[Collected data]
+===+

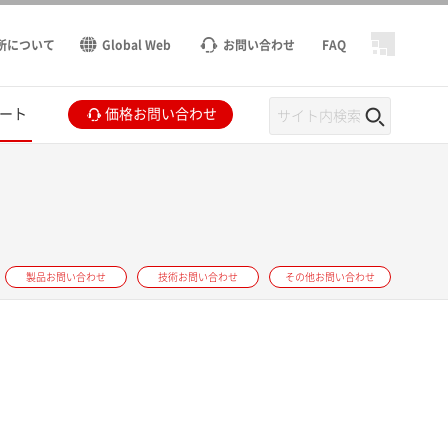
所について
Global Web
お問い合わせ
FAQ
ート
価格お問い合わせ
製品お問い合わせ
技術お問い合わせ
その他お問い合わせ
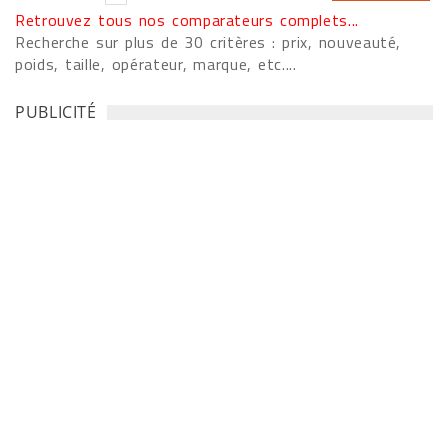
Retrouvez tous nos comparateurs complets...
Recherche sur plus de 30 critères : prix, nouveauté,
poids, taille, opérateur, marque, etc....
PUBLICITÉ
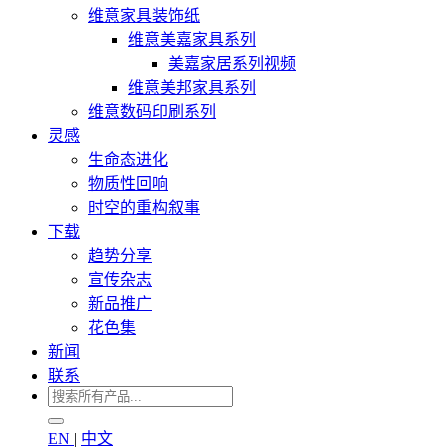
维意家具装饰纸
维意美嘉家具系列
美嘉家居系列视频
维意美邦家具系列
维意数码印刷系列
灵感
生命态进化
物质性回响
时空的重构叙事
下载
趋势分享
宣传杂志
新品推广
花色集
新闻
联系
EN
|
中文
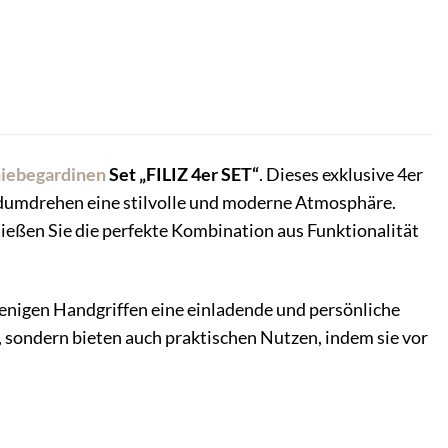
iebegardinen
Set „FILIZ 4er SET“
. Dieses exklusive 4er
dumdrehen eine stilvolle und moderne Atmosphäre.
ießen Sie die perfekte Kombination aus Funktionalität
wenigen Handgriffen eine einladende und persönliche
t, sondern bieten auch praktischen Nutzen, indem sie vor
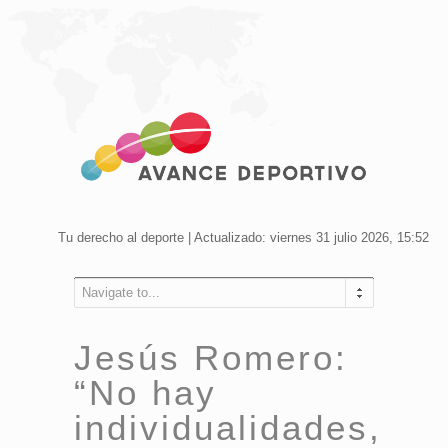
Tu derecho al deporte | Actualizado: viernes 31 julio 2026, 15:52
Navigate to...
Jesús Romero:
“No hay
individualidades,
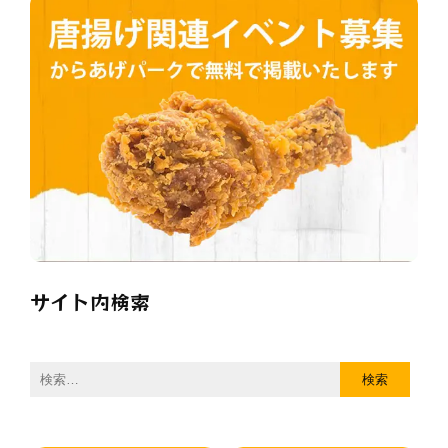
サイト内検索
検
索:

+===+

● WHAT TO DO
A verbatim copy of the data, pictures removed, is the expected result.

● EXERCISE RESULT
所について
Global Web
お問い合わせ
FAQ
ート
価格お問い合わせ
製品お問い合わせ
技術お問い合わせ
その他お問い合わせ
Retrouvez tous nos comparateurs complets...
Recherche sur plus de 30 critères : prix, nouveauté,
poids, taille, opérateur, marque, etc....
PUBLICITÉ
维意家具装饰纸
维意美嘉家具系列
美嘉家居系列视频
维意美邦家具系列
维意数码印刷系列
灵感
生命态进化
物质性回响
时空的重构叙事
下载
趋势分享
宣传杂志
新品推广
花色集
新闻
联系
EN
|
中文
iebegardinen
Set „FILIZ 4er SET“
. Dieses exklusive 4er
dumdrehen eine stilvolle und moderne Atmosphäre.
ießen Sie die perfekte Kombination aus Funktionalität
wenigen Handgriffen eine einladende und persönliche
t, sondern bieten auch praktischen Nutzen, indem sie vor
Tu derecho al deporte | Actualizado: viernes 31 julio 2026, 15:52
Navigate to...
Jesús Romero:
“No hay
individualidades,
サイト内検索
検
索:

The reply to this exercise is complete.